◆ Task directions: Between the line containing "- **Frontend**: Next.js" and the line containing "### **10. ¿Cuál es el ROI esperado?**" lies a run of lines; give that run again exactly, with both of those lines, and nothing else from the entries below.

◆ Plain-text document sources:
────────────────────────────────────────
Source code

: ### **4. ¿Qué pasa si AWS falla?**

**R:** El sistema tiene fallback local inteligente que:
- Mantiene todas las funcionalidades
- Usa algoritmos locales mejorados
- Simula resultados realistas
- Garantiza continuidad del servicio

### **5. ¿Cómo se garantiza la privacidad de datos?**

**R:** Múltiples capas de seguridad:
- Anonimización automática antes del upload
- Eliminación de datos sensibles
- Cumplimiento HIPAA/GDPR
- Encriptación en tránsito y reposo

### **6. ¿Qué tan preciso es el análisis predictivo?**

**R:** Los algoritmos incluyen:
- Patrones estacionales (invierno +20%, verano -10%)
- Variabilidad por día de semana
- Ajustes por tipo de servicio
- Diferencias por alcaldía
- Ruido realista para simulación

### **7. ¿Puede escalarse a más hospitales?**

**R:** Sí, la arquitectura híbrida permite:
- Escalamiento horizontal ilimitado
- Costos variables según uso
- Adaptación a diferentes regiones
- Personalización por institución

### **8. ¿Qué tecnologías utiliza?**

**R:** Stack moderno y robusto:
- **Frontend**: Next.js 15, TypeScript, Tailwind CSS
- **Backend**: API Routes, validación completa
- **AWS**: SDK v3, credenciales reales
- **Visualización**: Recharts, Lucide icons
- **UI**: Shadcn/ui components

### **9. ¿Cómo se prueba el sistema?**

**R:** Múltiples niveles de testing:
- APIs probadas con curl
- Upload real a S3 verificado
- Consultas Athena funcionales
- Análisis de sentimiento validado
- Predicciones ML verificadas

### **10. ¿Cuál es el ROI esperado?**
────────────────────────────────────────
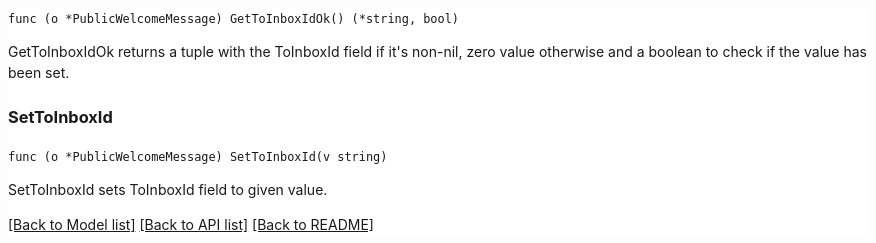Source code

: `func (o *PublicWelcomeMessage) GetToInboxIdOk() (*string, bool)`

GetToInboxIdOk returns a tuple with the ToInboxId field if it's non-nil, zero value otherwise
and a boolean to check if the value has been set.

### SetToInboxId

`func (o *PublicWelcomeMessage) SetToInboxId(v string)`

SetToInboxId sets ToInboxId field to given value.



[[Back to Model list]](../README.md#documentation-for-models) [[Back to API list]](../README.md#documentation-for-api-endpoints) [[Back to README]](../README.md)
────────────────────────────────────────
◆ Problem solution:
- **Frontend**: Next.js 15, TypeScript, Tailwind CSS
- **Backend**: API Routes, validación completa
- **AWS**: SDK v3, credenciales reales
- **Visualización**: Recharts, Lucide icons
- **UI**: Shadcn/ui components

### **9. ¿Cómo se prueba el sistema?**

**R:** Múltiples niveles de testing:
- APIs probadas con curl
- Upload real a S3 verificado
- Consultas Athena funcionales
- Análisis de sentimiento validado
- Predicciones ML verificadas

### **10. ¿Cuál es el ROI esperado?**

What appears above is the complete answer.